Credit: Jenny Chang / The Foothill Dragon Press

Currently, whitewashing is done primarily to increase the odds of a production being successful, often because the studio wishes to employ star power and sometimes people believe a non-white actor in a role will decrease views.

Hollywood studios continually and mistakenly assume that films will only sell if the title characters are white. The film industry is business first, art second. Maybe it should be the other way around.

At the end of the day, most filmmakers tend to view movies with minority leads as financial gambles, believing that since there are few A-list celebrities who are also minorities a film is most likely to be a financial flop if not filled with white actors. They are generally more predominant on the Hollywood scene and command more star power, setting a precedent for other filmmakers to choose white actors to play roles intended for people of color.

There is certainly no lack of talent among actors of color. Unfortunately, few of them are internationally known because few are given opportunities. Racially diverse actors have enough star power to ensure a movie’s success, but they are not being given the chance to showcase their talent.

Star power does influence the revenue films take in, but it also limits opportunities for actors of color, and intentionally or unintentionally presents the idea that only products with white people sell. These assumptions are carried on decade after decade. They are whirled into a perpetual cycle that steals opportunity from the grasp of actors of color as well as depriving audiences of a talented and diverse cast.

Some films ignore a character’s real-life backstory, unraveling backgrounds and plots by making characters not intended to be white, white. Discrimination, whether financially or racially, occurs in film casts, with devotion to the belief that using white actors will maximize the size of the audience. Screenwriter Max Landis justified the selection of the “Ghost in the Shell” cast saying, “there are no A-list female Asian celebrities right now on an international level.”

A white actor playing a Chinese character drank alcohol to “make his speech more halting and to put a grin on his face — like the perpetually congenial Chinese sleuth.” However, even when actors of color appear in a “racially diverse” cast, they often take a backseat, character-wise or plot-wise. They are often cast as less significant characters or are stereotypically typecast. These roles actors of color have been boxed into influence the audience, especially the younger audiences, in believing that people of color exist solely in those roles in everyday life.

The washing out of racially diverse roles perpetuates not only racism, but also elitism, passing along the message that filmmakers refuse to work with less famous actors of color because the white actor holds more sway.

As a form of art, films are forever raising the question of representation. “[Art] not only reflects, but also refracts and magnifies human reality.” Spectators like to see people similar to themselves, because it draws us more deeply into the narrative the film is attempting to tell. Can you imagine how deeply it affects children of color, not to see people like them reflected in film, which “refracts and magnifies human reality”?

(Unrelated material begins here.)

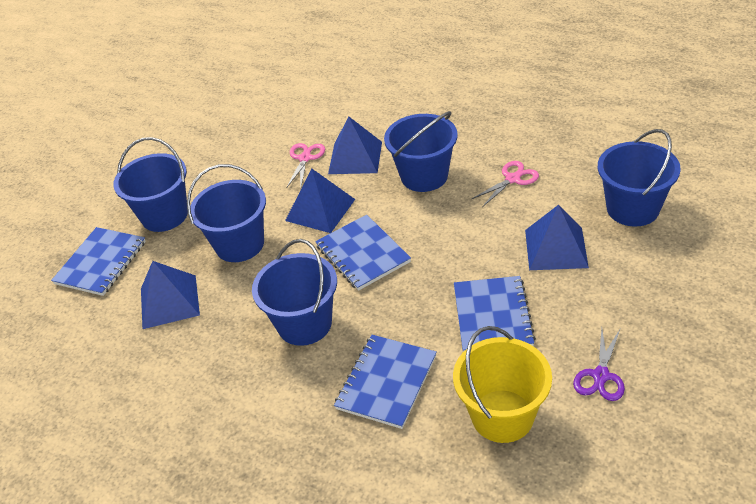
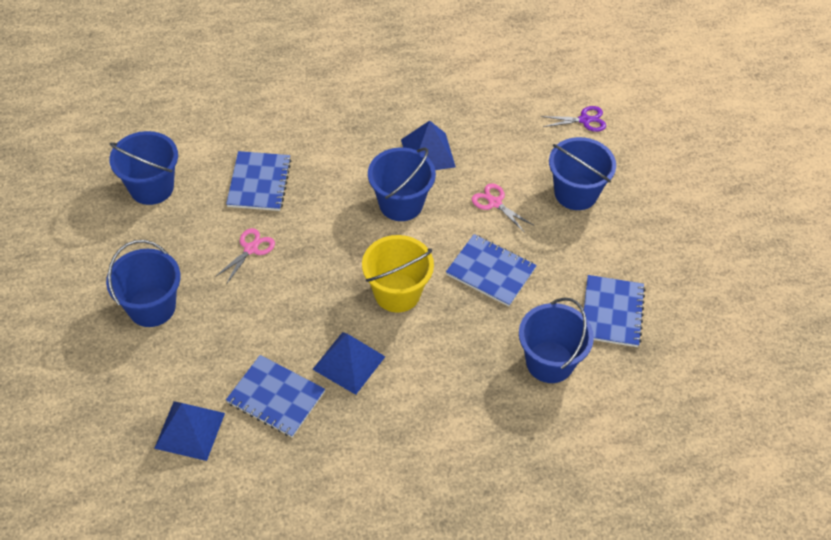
blue pyramid: [141,261,200,329] [285,168,355,233] [328,117,382,174] [525,205,589,270] = 4 -> [154,401,225,461] [312,332,385,395] [401,121,456,170] = 3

Making minorities the face of a film would be proof that the film industry is open to all minorities and the quality of the entertainment they produce is not lacking in any way for it.

How does it affect a child growing up, watching films where only white people are heroes? When I was a child, I never doubted why white people were main leads. It even struck me as strange when on a rare occurrence, a person of color appeared as the title character. I accepted whitewashing and it was only later that I began to question it. It negatively affects the amelioration of racism and turns the moral conscience of society backwards. Whitewashing undoes the moral advances gained through past decades, while diversity creates a space for people of color in American film culture.

If film directors refuse to engage in risk-taking with minority leads, minorities will never have a chance to reach stardom.